[Stored data]
-- Opening Marker --

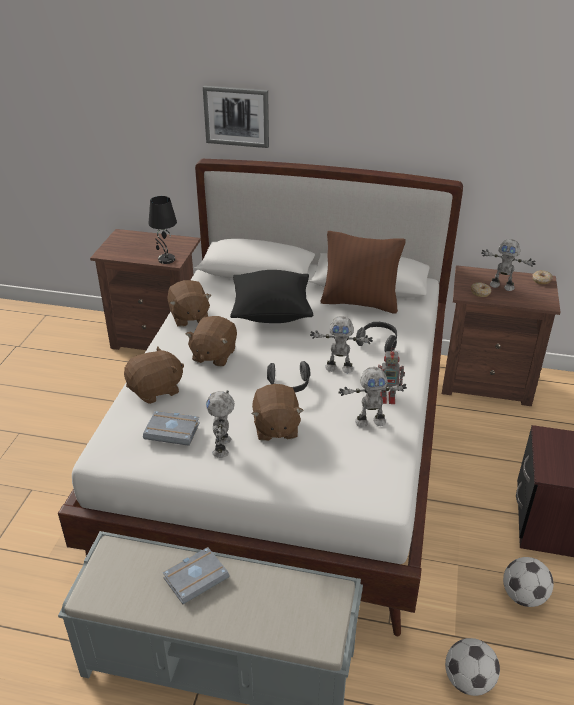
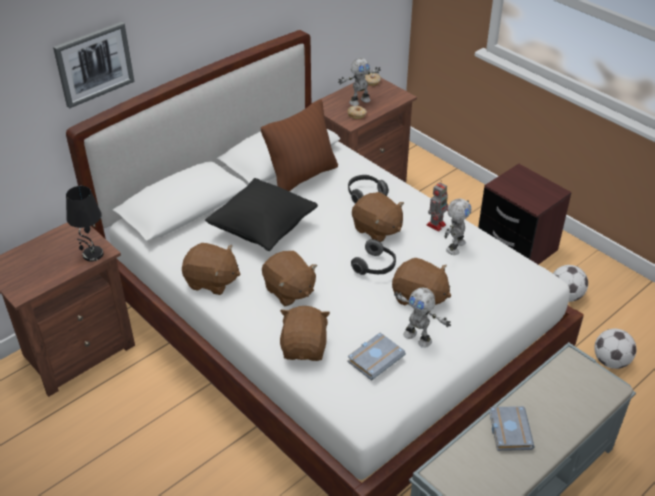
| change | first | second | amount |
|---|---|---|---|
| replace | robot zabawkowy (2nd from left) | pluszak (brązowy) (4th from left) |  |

-- Closing Marker --

[Work order]
Output the listing exactly. Leave out any image.

[Finished exercise]
| change | first | second | amount |
|---|---|---|---|
| replace | robot zabawkowy (2nd from left) | pluszak (brązowy) (4th from left) |  |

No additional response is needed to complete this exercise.